* _Exercise objective_:
Reproduce the lines from the rows below word for word, starting at the line that contains "order: Asparagales" and ending at the line that contains "scientific name: Sisymbrium officinale". Include both of those lines.

* _Dataset excerpts_:
= = = = = = =

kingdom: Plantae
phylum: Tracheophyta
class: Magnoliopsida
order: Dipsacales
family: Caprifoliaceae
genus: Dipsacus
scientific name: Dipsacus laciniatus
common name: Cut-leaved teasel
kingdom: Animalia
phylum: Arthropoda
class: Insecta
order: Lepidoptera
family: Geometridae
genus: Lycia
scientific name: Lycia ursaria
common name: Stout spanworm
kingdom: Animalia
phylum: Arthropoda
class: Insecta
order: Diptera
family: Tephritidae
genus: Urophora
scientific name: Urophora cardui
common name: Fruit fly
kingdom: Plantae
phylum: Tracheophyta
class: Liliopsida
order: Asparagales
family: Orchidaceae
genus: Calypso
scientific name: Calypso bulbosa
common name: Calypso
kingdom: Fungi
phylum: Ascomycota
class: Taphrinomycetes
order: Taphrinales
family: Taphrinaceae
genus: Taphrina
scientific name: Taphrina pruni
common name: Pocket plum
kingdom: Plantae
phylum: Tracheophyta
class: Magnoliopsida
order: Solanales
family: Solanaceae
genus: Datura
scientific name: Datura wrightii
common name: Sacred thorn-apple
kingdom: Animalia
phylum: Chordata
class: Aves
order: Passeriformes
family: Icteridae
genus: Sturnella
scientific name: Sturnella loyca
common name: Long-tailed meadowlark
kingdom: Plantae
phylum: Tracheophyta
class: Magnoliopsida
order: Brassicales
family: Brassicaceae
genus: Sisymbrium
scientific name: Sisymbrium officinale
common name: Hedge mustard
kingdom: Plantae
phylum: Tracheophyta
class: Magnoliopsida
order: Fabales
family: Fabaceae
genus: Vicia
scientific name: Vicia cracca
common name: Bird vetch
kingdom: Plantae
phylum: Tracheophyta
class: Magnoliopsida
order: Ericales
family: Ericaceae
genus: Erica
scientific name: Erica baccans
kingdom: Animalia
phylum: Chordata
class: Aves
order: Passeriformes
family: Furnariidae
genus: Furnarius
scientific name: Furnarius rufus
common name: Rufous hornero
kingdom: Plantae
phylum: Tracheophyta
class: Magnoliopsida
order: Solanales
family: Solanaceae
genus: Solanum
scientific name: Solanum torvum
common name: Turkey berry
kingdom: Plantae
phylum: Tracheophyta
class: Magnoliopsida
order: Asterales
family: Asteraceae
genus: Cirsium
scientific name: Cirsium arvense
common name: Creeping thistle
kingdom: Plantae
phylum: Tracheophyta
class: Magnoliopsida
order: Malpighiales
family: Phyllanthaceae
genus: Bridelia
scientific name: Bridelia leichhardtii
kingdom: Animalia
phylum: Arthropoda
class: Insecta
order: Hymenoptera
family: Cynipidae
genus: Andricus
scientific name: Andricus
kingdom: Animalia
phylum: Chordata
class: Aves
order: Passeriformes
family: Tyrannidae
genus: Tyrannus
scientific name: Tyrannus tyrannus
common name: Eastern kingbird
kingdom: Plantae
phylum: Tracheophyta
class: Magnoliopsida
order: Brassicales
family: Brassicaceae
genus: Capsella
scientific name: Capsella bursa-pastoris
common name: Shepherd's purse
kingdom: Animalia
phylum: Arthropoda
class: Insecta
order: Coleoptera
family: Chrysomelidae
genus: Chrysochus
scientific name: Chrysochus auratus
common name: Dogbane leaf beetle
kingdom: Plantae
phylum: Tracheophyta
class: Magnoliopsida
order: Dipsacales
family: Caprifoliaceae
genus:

= = = = = = =

* _Written solution_:
order: Asparagales
family: Orchidaceae
genus: Calypso
scientific name: Calypso bulbosa
common name: Calypso
kingdom: Fungi
phylum: Ascomycota
class: Taphrinomycetes
order: Taphrinales
family: Taphrinaceae
genus: Taphrina
scientific name: Taphrina pruni
common name: Pocket plum
kingdom: Plantae
phylum: Tracheophyta
class: Magnoliopsida
order: Solanales
family: Solanaceae
genus: Datura
scientific name: Datura wrightii
common name: Sacred thorn-apple
kingdom: Animalia
phylum: Chordata
class: Aves
order: Passeriformes
family: Icteridae
genus: Sturnella
scientific name: Sturnella loyca
common name: Long-tailed meadowlark
kingdom: Plantae
phylum: Tracheophyta
class: Magnoliopsida
order: Brassicales
family: Brassicaceae
genus: Sisymbrium
scientific name: Sisymbrium officinale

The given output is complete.